Given two integers x and y, calculate the Hamming distance.

Note: 0 ≤ x, y < 231.

I tried to use the ^ operator and just count the number of 1s in the resulting str. However it did not pass all the testing cases. For instance. 93^73 returns 11188 when it's supposed to return something else.

Here is my code:

#hamming distance
class Solution(object):
    def hammingDistance(x, y):
        """
        :type x: int
        :type y: int
        :rtype: int
        """
        bin_x=int(bin(x)[2:])
    bin_y=int(bin(y)[2:])
    print(bin_x)
    print(bin_y)
    print(str(bin_x^bin_y))
    #.count('1'))
    hammingDistance(93,73)

Answer 1

Your code here is incorrect: you should not convert the binary string into an integer (certainly not using base 10). For example, since bin(16)[2:] equals the string '1000', you can see that int(bin(16)[2:]) equals the actual integer 1000, which is not what you want!

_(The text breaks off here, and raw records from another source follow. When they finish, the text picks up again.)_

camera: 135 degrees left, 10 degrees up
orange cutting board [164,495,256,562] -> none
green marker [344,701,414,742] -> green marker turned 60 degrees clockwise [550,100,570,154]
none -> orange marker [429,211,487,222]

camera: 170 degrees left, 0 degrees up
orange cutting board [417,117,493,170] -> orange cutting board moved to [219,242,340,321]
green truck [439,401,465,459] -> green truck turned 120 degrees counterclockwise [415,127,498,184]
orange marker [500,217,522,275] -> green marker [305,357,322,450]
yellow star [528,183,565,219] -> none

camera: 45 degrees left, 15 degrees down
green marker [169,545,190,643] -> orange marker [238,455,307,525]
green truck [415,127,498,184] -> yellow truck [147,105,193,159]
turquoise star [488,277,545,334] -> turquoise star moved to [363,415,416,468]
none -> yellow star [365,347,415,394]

In Python, the ^ operator for integers already does the looking at their binary representations for you. For example, in Python, 20 ^ 25 directly evaluates to 13, the correct answer, because

• the binary representation of 20 is 10100
• the binary representation of 25 is 11001
• the binary representation of 13 is 01101

Now you can finish your approach by using Python's count function to count the number of 1 characters in the string. For example, '01101'.count('1') evaluates to 3.